Im Louisiana steht nicht wie in vielen anderen Museen die Zeit still, hier bewegt sich etwas. Kunst wird nicht nur als geistiger Dialog, sondern auch emotional mit allen Sinnen erlebt, nicht nur gesehen, sondern auch gehört wie in Dennis Oppenheims „Attempt to Raise Hell“ (Versuch die Hölle zu erwecken). Auf Knopfdruck schlägt die Glocke laut an den Kopf des Mannes, auf dass er nachdenke.

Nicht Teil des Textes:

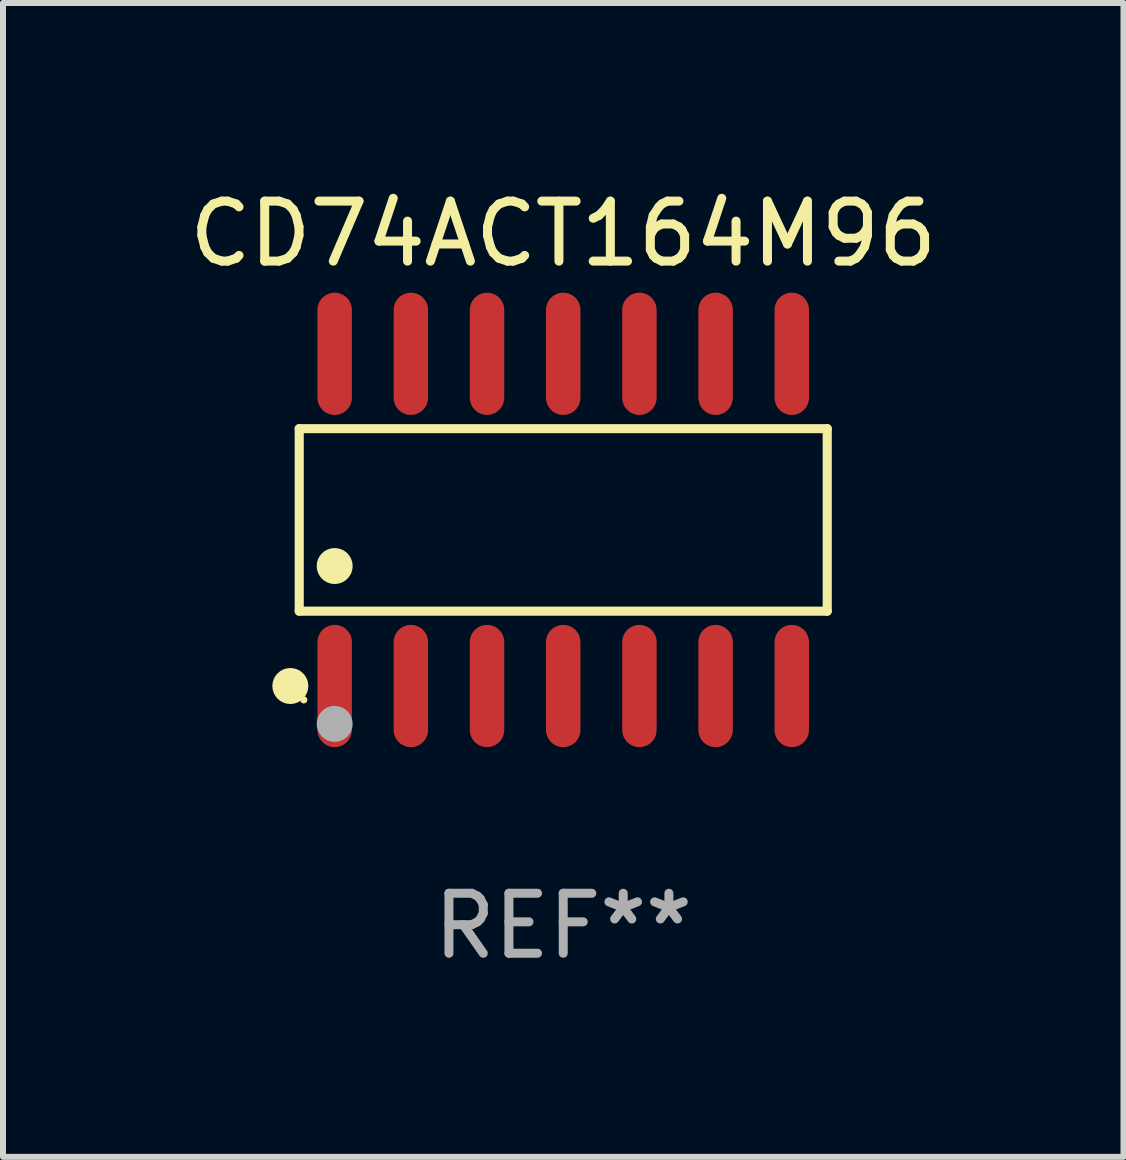
<source format=kicad_pcb>
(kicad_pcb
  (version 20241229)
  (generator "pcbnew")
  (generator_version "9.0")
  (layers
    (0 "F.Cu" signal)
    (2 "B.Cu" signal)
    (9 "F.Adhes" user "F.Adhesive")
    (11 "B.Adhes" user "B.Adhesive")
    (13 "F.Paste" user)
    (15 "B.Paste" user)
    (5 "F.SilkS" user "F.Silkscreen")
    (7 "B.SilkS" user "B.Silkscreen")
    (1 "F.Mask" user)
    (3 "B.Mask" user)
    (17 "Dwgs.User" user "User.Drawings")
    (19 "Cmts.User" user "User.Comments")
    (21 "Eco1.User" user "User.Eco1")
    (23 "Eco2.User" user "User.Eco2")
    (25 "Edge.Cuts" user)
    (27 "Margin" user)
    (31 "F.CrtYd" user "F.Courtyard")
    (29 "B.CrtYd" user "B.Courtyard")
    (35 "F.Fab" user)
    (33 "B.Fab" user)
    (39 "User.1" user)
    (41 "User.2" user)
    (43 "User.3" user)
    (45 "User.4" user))
  (footprint "CD74ACT164M96"
    (layer "F.Cu")
    (at 6.339 5.617)
    (property "Reference" "CD74ACT164M96" (at 0 -4.769 0) (layer "F.SilkS") (effects (font (size 1 1) (thickness 0.15))))
    (attr through_hole)
    (fp_line (start -4.401 -1.521) (end 4.401 -1.521) (stroke (width 0.152) (type solid)) (layer "F.SilkS"))
    (fp_line (start -4.401 1.521) (end -4.401 -1.521) (stroke (width 0.152) (type solid)) (layer "F.SilkS"))
    (fp_line (start 4.401 -1.521) (end 4.401 1.521) (stroke (width 0.152) (type solid)) (layer "F.SilkS"))
    (fp_line (start 4.401 1.521) (end -4.401 1.521) (stroke (width 0.152) (type solid)) (layer "F.SilkS"))
    (fp_circle (center -4.549 2.769) (end -4.399 2.769) (stroke (width 0.3) (type solid)) (fill no) (layer "F.SilkS"))
    (fp_circle (center -4.325 3) (end -4.295 3) (stroke (width 0.06) (type solid)) (fill no) (layer "F.SilkS"))
    (fp_circle (center -3.81 0.769) (end -3.66 0.769) (stroke (width 0.3) (type solid)) (fill no) (layer "F.SilkS"))
    (fp_circle (center -3.81 3.4) (end -3.66 3.4) (stroke (width 0.3) (type solid)) (fill no) (layer "F.Fab"))
    (fp_text user "REF**" (at 0 6.769 0) (layer "F.Fab") (effects (font (size 1 1) (thickness 0.15))))
    (pad "1" smd oval (at -3.81 2.769) (size 0.574 2.038) (layers "F.Cu" "F.Mask" "F.Paste"))
    (pad "2" smd oval (at -2.54 2.769) (size 0.574 2.038) (layers "F.Cu" "F.Mask" "F.Paste"))
    (pad "3" smd oval (at -1.27 2.769) (size 0.574 2.038) (layers "F.Cu" "F.Mask" "F.Paste"))
    (pad "4" smd oval (at 0 2.769) (size 0.574 2.038) (layers "F.Cu" "F.Mask" "F.Paste"))
    (pad "5" smd oval (at 1.27 2.769) (size 0.574 2.038) (layers "F.Cu" "F.Mask" "F.Paste"))
    (pad "6" smd oval (at 2.54 2.769) (size 0.574 2.038) (layers "F.Cu" "F.Mask" "F.Paste"))
    (pad "7" smd oval (at 3.81 2.769) (size 0.574 2.038) (layers "F.Cu" "F.Mask" "F.Paste"))
    (pad "8" smd oval (at 3.81 -2.769) (size 0.574 2.038) (layers "F.Cu" "F.Mask" "F.Paste"))
    (pad "9" smd oval (at 2.54 -2.769) (size 0.574 2.038) (layers "F.Cu" "F.Mask" "F.Paste"))
    (pad "10" smd oval (at 1.27 -2.769) (size 0.574 2.038) (layers "F.Cu" "F.Mask" "F.Paste"))
    (pad "11" smd oval (at 0 -2.769) (size 0.574 2.038) (layers "F.Cu" "F.Mask" "F.Paste"))
    (pad "12" smd oval (at -1.27 -2.769) (size 0.574 2.038) (layers "F.Cu" "F.Mask" "F.Paste"))
    (pad "13" smd oval (at -2.54 -2.769) (size 0.574 2.038) (layers "F.Cu" "F.Mask" "F.Paste"))
    (pad "14" smd oval (at -3.81 -2.769) (size 0.574 2.038) (layers "F.Cu" "F.Mask" "F.Paste")))
  (gr_rect
    (start -3 -3)
    (end 15.679 16.235)
    (stroke (width 0.1) (type default))
    (fill no)
    (layer "Edge.Cuts")))
</source>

„Attempt to Raise Hell“, Dennis Oppenheim©Michaela Schabel
Wunderbar sind die Skulpturen in den englischen Park integriert, der durch seine extremen Hänge, den Wechsel von Wiesen und uraltem Baumbestand zwischen See und Meer ein beeindruckendes Umfeld bietet. Je nach Lichteinfall, Perspektive und Jahreszeit entfalten die Figuren eine faszinierende Aura. Max Ernsts Dreiergruppe „La grande tortue“, Le grand génie“ und „Le grand assistant“ schaffen zwischen Bäumen eine magisch indigene Energie. Henry Moores „Two Piece Reclining“ (Zweiteilige Liege) hebt sich auf einer Geländekante wuchtig gegen den Horizont ab. Nobuo Sekine lässt einen schweren Steinblock auf einer verspiegelten Stele im Wald schweben. „Phasen des Nichts“ wie der Titel oder die Leichtigkeit des Seins? Diese Ambivalenz zwischen existentieller Wucht und verspieltem Zauber wird durch Alexander Calders großes Ensemble vor der Cafeteria mit Blick auf den Öresund und die Kinder, die jauchzend die Hänge hinabkugeln zum nachhaltigen Erlebnis, einmal mehr deutlich und zeigt darüber hinaus, wie Kunst den Alltag beflügelt.
Die Dauerausstellung, deren Werke bis auf wenige Ausnahmen immer wieder in neuen Konstellationen präsentiert werden, bietet große Namen von Picasso, Andy Warhol, Roy Lichtenstein, Robert Rauschenberg, Cindy Sherman, Francis Bacon, David Hockney, über Yves Klein, Anselm Kiefer, Gerhard Richter, Per Kirkeby bis Ai Weiwei.
„Figures in Landscape“, Roy Lichtenstein©Louisiana, Foto: Michaela Schabel
Ohne Anspruch auf Vollständigkeit können avantgardistische Richtungen wie Pop Art und Konstruktivismus, moderne Fotografie und Videokunst, individuelle Handschriften und nationale Schwerpunkte aus Dänemark, Deutschland und den USA spannend erlebt werden, allen voran Alberto Giacometti. Sein „L’Homme qui marche“ (Der schreitende Mann) ist nicht nur das wertvollste Kunstobjekt, sondern auch das konzeptionelle Symbol für das Louisiana, das immer in Bewegung ist.
„L‘ Homme qui marche“, Alberto Giacometti©Michaela Schabel
Der Giacometti-Raum in seiner Transparenz zur Natur mit Blick auf See und große Trauerweide wurde international zum Vorbild gelungener Werkpräsentation. Die Symbiose von Kunst und Natur lässt den empathischen Besucher in moderner Bizarrheit die archaischen Wurzeln und gesellschaftliche Bezüge emotional erleben. Schnell wird das Louisiana zu einem Lieblingsort, zu dem man gerne wieder zurückkehrt.